Mr Butler said that suggestions that up to 40% of the medicines included in the PBAC double dispensing list were already in shortage – claims which members of the media attributed to the Guild – were misguided.

“I advise people to take advice around medicine supply and shortages from our medicines authorities rather than the pharmacy lobby group,” the Health Minister said.

“The actual truth is: of the 325 medicines that I have announced today, only seven of them are experiencing supply shortages.”

He also encouraged people to “think about this for more than a few minutes” and recognise that the measure will not change the number of tablets dispensed in any given period of time.

There’s also the fact that new minimum stockholding requirements will be in place from July, meaning that manufacturers of some PBS medicines will be required to hold a minimum four months’ worth of stock onshore in Australia.

The measure is designed to create buffers in the event of a supply disruption, preventing severe shortages.

Mr Butler also said that double dispensing would be phased in over the next 18 months, lessening the burden on pharmacists.

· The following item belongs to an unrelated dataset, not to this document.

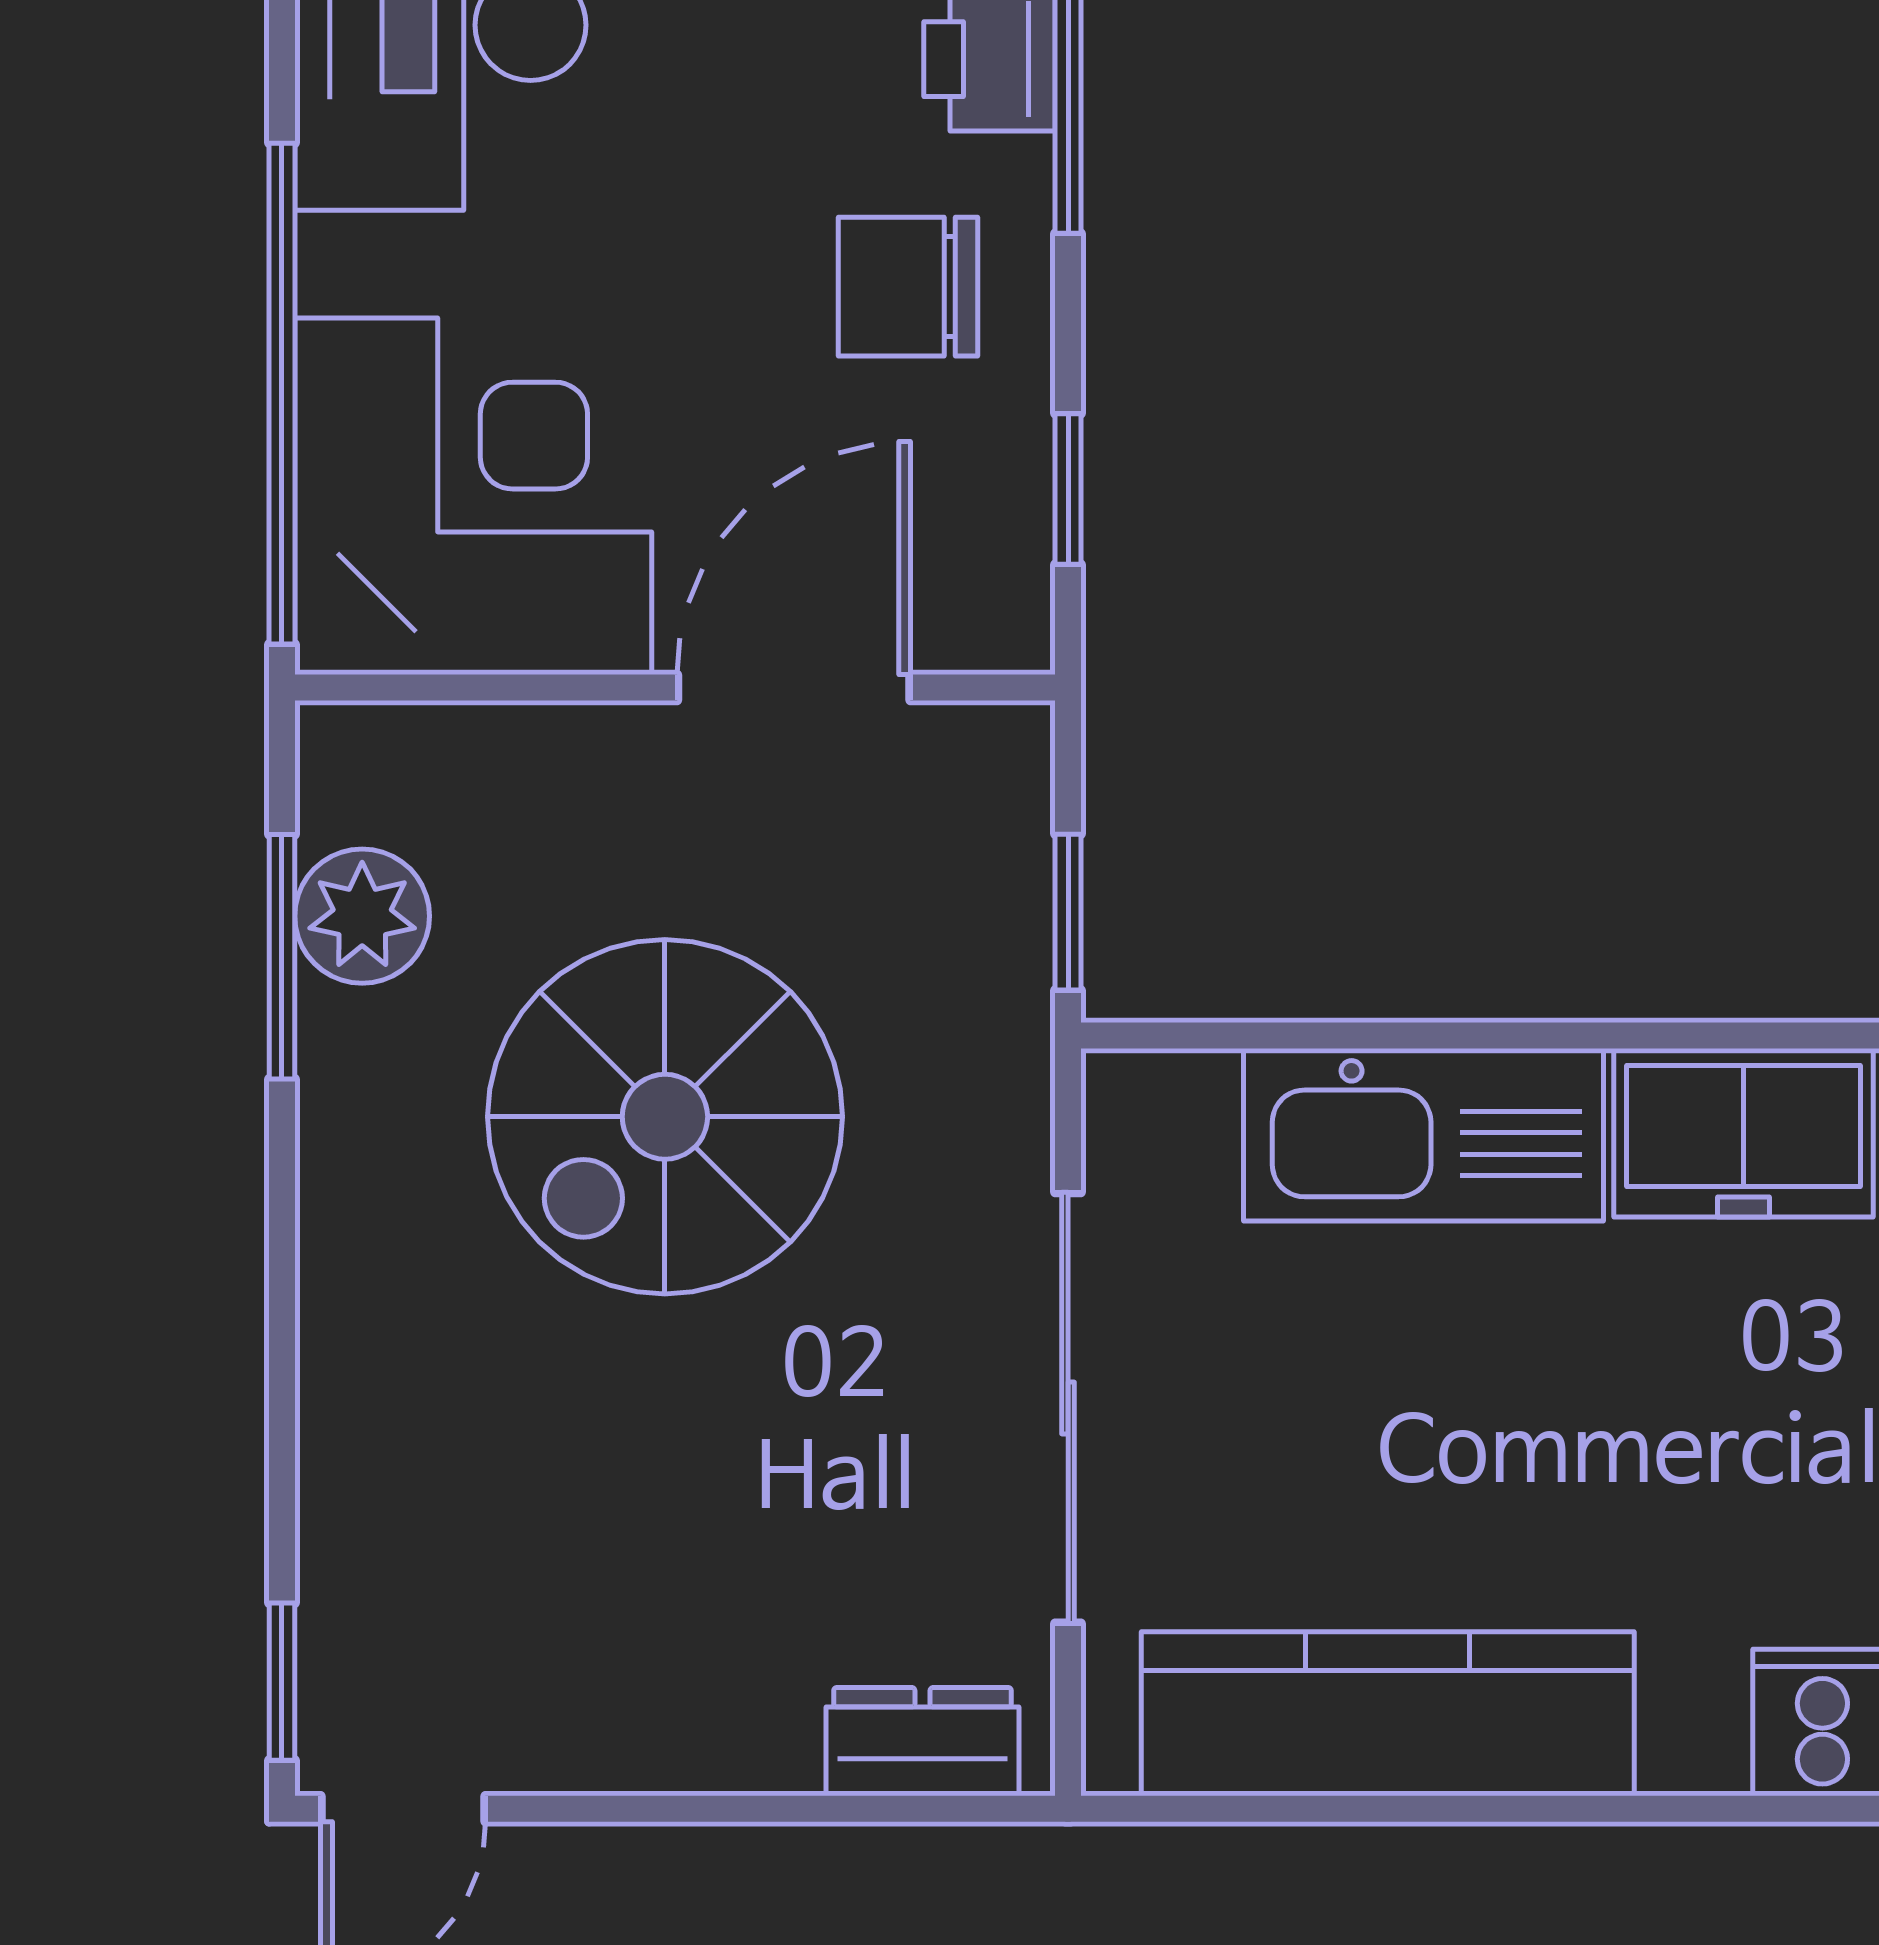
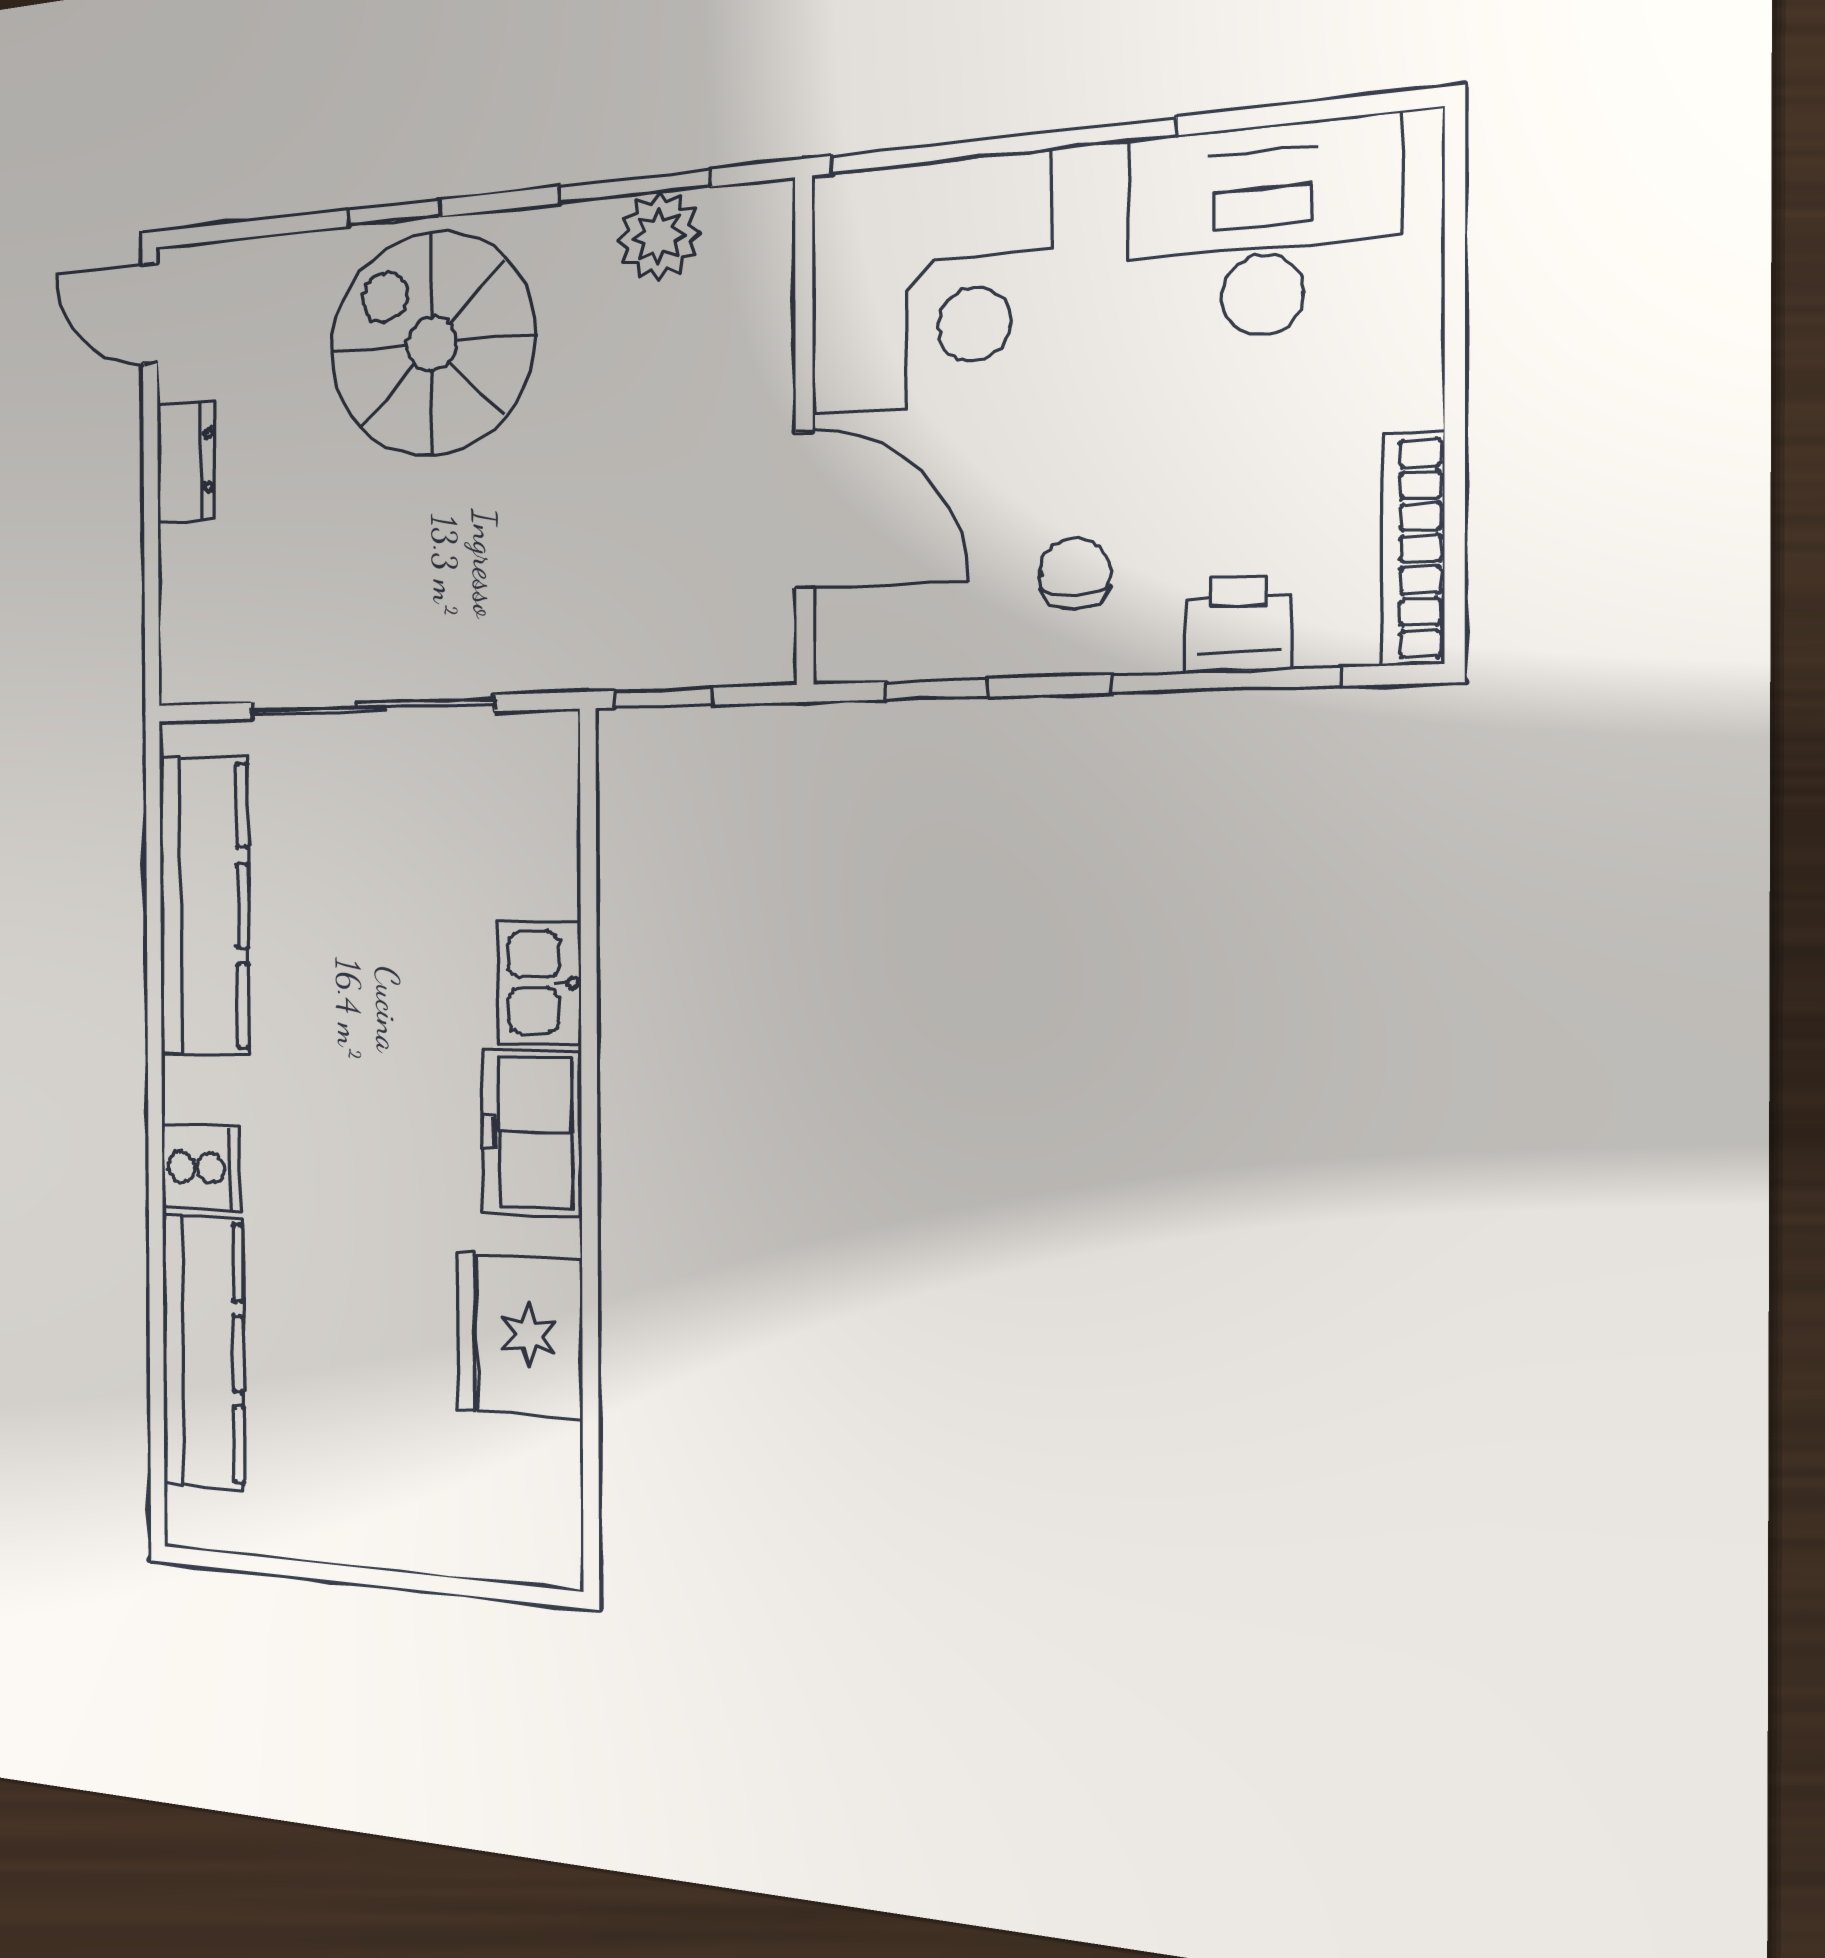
chair: (908, 287) -> (1075, 574), width x0.73, depth x0.73
spiral stairs: (665, 1117) -> (432, 344), moved
kitchen sink: (1424, 1135) -> (539, 982), width x0.53, depth x0.81
window: (282, 1682) -> (394, 213), moved
dresser: (922, 1742) -> (186, 462), moved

“It is important to stress that not every patient on these medicines is going to rock up to their pharmacy with a new 60-day script at the same time,” he said.

“Patients will come off their existing scripts at different times.”

He also pledged to reinvest the savings made from double dispensing back into funding community pharmacy programs.

If the number of scripts filled is negatively affected, the government would also be forced to increase the pharmacist dispensing fee, as per the seventh Community Pharmacy Agreement.

Even with these guarantees, the Guild is not satisfied.

Dr Higgins said she had sighted an email to Guild members with a suggested script to send to their local MP.

She called the letter “offensive” and “emotive” and said that it implied larger pack sizes will contribute to overdoses of adults and children.

To be fair, that line of rhetoric is not entirely dissimilar to the RACGP’s own warnings on the dangers of pharmacist-led prescribing.

“At a time when [it] has recorded record profits and consumer spending in retail pharmacies, it’s time that the Pharmacy Guild puts patients ahead of profits,” Dr Higgins said.